Generate chain from pandas data-frame.

Source code in datachain/lib/dc.py
@classmethod
def from_pandas(  # type: ignore[override]
    cls,
    df: "pd.DataFrame",
    name: str = "",
    session: Optional[Session] = None,
    object_name: str = "",
) -> "DataChain":
    """Generate chain from pandas data-frame."""
    fr_map = {col.lower(): df[col].tolist() for col in df.columns}

    for column in fr_map:
        if column in DatasetRow.schema:
            raise DatasetPrepareError(
                name,
                f"import from pandas error - column '{column}' conflicts with"
                " default schema",
            )
        if not column.isidentifier():
            raise DatasetPrepareError(
                name,
                f"import from pandas error - '{column}' cannot be a column name",
            )

    return cls.from_values(name, session, object_name=object_name, **fr_map)

from_parquet classmethod

from_parquet(
    path,
    partitioning: Any = "hive",
    output: Optional[dict[str, DataType]] = None,
    object_name: str = "",
    model_name: str = "",
    **kwargs
) -> DataChain

Generate chain from parquet files.

Parameters:

  • path –

    Storage URI with directory. URI must start with storage prefix such as s3://, gs://, az:// or "file:///".

  • partitioning –

    Any pyarrow partitioning schema.

  • output –

    Dictionary defining column names and their corresponding types.

  • object_name –

    Created object column name.

  • model_name –

    Generated model name.

Examples:

Reading a single file:

>>> dc = DataChain.from_parquet("s3://mybucket/file.parquet")

Reading a partitioned dataset from a directory:

>>> dc = DataChain.from_parquet("s3://mybucket/dir")
Source code in datachain/lib/dc.py
@classmethod
def from_parquet(
    cls,
    path,
    partitioning: Any = "hive",
    output: Optional[dict[str, DataType]] = None,
    object_name: str = "",
    model_name: str = "",
    **kwargs,
) -> "DataChain":
    """Generate chain from parquet files.

    Parameters:
        path : Storage URI with directory. URI must start with storage prefix such
            as `s3://`, `gs://`, `az://` or "file:///".
● ● ●
Do this ▸
Pick up the DataChain API reference where it stops and continue it. The data that comes after this text isn't needed.

Data block ▸
● ● ●
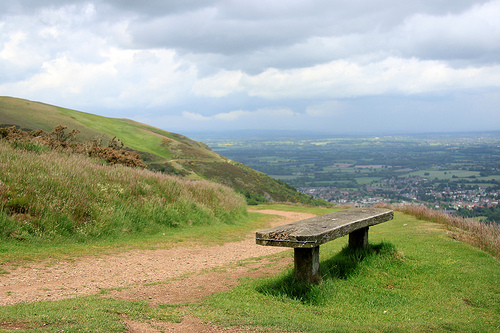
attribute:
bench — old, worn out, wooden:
● ● ●
Response for this exercise ▸
        partitioning : Any pyarrow partitioning schema.
        output : Dictionary defining column names and their corresponding types.
        object_name : Created object column name.
        model_name : Generated model name.

    Examples:
        Reading a single file:
        >>> dc = DataChain.from_parquet("s3://mybucket/file.parquet")

        Reading a partitioned dataset from a directory:
        >>> dc = DataChain.from_parquet("s3://mybucket/dir")
    """
    chain = DataChain.from_storage(path, **kwargs)
    return chain.parse_tabular(
        output=output,
        object_name=object_name,
        model_name=model_name,
        format="parquet",
        partitioning=partitioning,
    )

from_storage classmethod

from_storage(
    path,
    *,
    type: Literal["binary", "text", "image"] = "binary",
    session: Optional[Session] = None,
    recursive: Optional[bool] = True,
    object_name: str = "file",
    **kwargs
) -> Self

Get data from a storage as a list of file with all file attributes. It returns the chain itself as usual.

Parameters:

  • path –

    storage URI with directory. URI must start with storage prefix such as s3://, gs://, az:// or "file:///"

  • type –

    read file as "binary", "text", or "image" data. Default is "binary".

  • recursive –

    search recursively for the given path.

  • object_name –

    Created object column name.

Example
chain = DataChain.from_storage("s3://my-bucket/my-dir")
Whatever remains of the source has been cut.